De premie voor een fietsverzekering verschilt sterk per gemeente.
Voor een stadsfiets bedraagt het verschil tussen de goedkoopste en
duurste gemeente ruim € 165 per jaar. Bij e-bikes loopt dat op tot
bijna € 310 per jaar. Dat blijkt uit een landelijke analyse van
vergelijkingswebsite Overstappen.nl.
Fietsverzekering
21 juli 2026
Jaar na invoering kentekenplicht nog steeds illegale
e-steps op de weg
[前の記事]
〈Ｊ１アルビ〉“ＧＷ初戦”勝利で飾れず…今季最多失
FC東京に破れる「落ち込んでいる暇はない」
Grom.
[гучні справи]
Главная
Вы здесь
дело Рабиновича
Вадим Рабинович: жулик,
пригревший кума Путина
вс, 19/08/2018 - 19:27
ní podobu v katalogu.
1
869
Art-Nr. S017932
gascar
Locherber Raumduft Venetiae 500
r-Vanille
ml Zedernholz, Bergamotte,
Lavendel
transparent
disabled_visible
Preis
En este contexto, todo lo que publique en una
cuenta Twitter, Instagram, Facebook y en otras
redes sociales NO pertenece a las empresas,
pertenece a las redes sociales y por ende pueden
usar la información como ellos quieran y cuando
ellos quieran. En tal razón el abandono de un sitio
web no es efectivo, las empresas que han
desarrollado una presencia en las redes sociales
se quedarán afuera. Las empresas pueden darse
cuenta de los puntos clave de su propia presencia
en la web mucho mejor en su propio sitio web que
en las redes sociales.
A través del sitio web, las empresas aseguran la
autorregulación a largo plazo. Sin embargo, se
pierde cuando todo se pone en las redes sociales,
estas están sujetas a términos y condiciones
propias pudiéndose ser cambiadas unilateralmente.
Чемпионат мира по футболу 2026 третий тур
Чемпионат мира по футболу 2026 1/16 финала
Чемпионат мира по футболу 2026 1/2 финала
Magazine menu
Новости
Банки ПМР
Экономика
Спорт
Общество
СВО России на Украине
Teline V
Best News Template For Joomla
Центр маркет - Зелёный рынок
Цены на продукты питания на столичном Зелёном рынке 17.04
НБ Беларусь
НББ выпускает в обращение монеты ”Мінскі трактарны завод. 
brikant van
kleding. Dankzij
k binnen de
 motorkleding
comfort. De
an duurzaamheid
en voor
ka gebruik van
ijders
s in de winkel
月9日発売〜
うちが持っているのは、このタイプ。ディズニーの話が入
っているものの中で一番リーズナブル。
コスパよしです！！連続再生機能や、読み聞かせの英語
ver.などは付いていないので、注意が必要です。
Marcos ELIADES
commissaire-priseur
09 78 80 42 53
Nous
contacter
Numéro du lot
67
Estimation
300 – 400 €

---

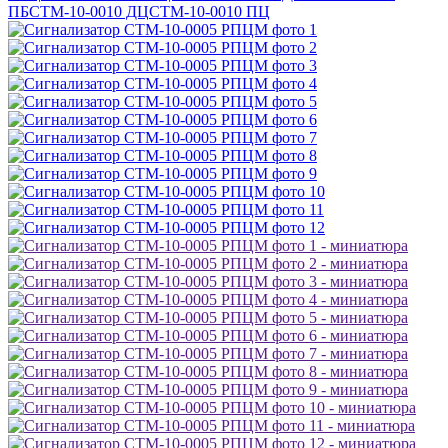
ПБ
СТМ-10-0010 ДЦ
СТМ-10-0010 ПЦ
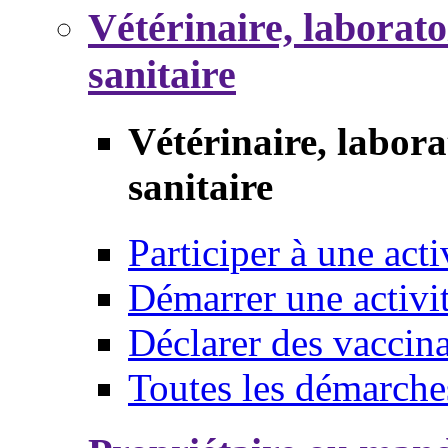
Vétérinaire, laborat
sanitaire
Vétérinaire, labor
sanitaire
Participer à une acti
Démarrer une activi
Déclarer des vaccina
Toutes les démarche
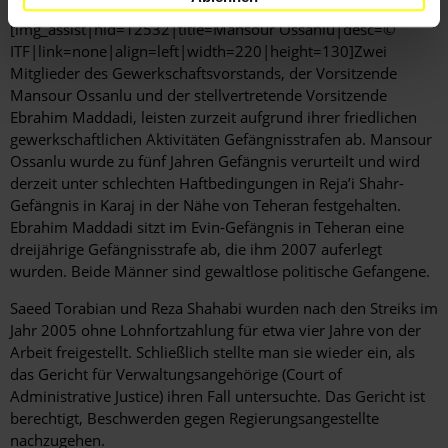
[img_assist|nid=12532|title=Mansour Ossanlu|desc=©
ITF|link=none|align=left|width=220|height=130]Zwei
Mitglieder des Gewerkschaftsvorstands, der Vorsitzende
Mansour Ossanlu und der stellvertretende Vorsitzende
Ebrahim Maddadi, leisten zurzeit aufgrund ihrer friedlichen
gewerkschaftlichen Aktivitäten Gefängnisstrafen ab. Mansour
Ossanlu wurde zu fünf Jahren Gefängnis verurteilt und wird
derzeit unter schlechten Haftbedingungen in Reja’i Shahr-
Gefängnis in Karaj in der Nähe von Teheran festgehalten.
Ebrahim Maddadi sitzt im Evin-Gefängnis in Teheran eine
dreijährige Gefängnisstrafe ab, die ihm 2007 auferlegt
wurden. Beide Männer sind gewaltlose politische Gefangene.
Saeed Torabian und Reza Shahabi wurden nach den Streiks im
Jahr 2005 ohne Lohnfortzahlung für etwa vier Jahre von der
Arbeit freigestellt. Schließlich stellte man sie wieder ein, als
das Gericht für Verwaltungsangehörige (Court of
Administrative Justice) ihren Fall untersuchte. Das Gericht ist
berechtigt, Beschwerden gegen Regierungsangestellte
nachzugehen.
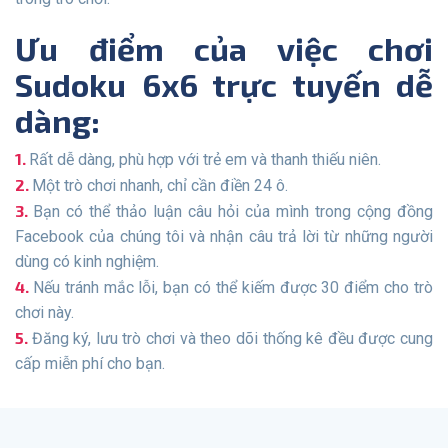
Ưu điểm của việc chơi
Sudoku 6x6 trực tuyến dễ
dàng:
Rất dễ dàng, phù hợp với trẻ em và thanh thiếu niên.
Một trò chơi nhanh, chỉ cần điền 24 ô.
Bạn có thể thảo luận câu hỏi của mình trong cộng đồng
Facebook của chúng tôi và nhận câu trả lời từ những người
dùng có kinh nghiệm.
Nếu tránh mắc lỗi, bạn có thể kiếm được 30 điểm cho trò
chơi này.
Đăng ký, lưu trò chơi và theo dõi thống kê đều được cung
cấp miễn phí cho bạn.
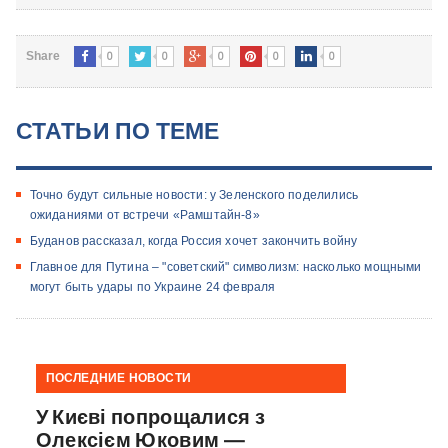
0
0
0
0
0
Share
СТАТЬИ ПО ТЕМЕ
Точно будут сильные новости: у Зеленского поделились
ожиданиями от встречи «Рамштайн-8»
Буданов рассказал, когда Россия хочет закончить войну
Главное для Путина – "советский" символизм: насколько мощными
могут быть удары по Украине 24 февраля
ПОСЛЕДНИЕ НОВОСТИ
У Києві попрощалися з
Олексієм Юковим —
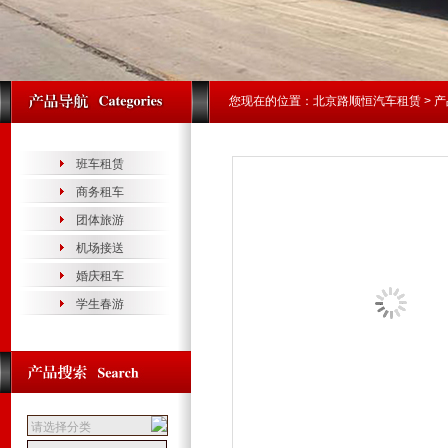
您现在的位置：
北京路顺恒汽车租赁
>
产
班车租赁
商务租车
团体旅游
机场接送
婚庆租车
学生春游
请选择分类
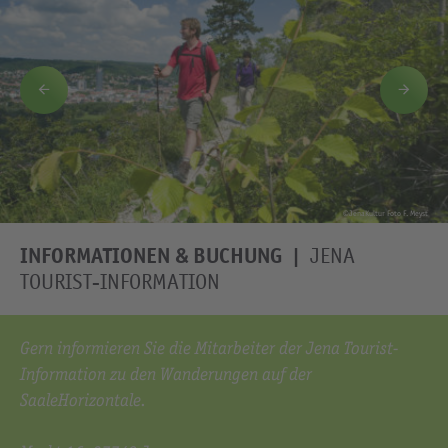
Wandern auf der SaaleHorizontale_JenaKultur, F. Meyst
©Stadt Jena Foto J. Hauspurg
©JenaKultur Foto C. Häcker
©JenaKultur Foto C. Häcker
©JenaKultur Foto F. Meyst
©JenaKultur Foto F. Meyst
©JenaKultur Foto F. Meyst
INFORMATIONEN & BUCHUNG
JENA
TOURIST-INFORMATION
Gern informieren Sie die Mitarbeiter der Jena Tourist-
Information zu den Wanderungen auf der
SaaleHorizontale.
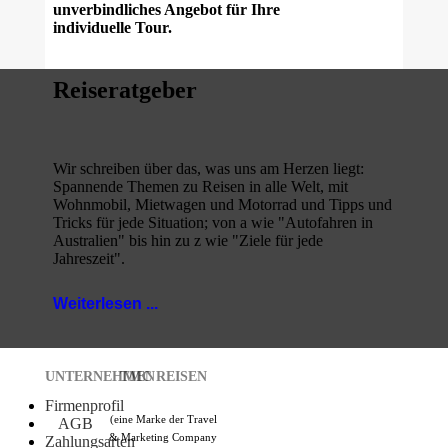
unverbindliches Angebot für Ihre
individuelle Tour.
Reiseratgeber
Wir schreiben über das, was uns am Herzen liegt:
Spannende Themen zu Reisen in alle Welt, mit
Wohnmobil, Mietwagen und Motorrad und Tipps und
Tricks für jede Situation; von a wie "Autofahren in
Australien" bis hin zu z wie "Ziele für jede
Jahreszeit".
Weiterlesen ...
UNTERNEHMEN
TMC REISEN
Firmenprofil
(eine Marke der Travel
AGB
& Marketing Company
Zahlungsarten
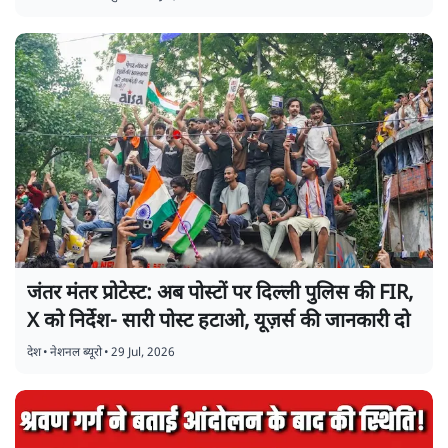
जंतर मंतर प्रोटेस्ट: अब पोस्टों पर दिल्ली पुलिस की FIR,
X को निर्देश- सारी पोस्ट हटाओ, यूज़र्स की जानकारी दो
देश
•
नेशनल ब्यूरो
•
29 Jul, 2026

→ Action item
Return, exactly as they stand, the lines above from the one with "Bạn có thể thảo" to the one with "СТАТЬИ ПО ТЕМЕ", omitting any pictures among them.

→ Solved exercise
Bạn có thể thảo luận câu hỏi của mình trong cộng đồng
Facebook của chúng tôi và nhận câu trả lời từ những người
dùng có kinh nghiệm.
Nếu tránh mắc lỗi, bạn có thể kiếm được 30 điểm cho trò
chơi này.
Đăng ký, lưu trò chơi và theo dõi thống kê đều được cung
cấp miễn phí cho bạn.
0
0
0
0
0
Share
СТАТЬИ ПО ТЕМЕ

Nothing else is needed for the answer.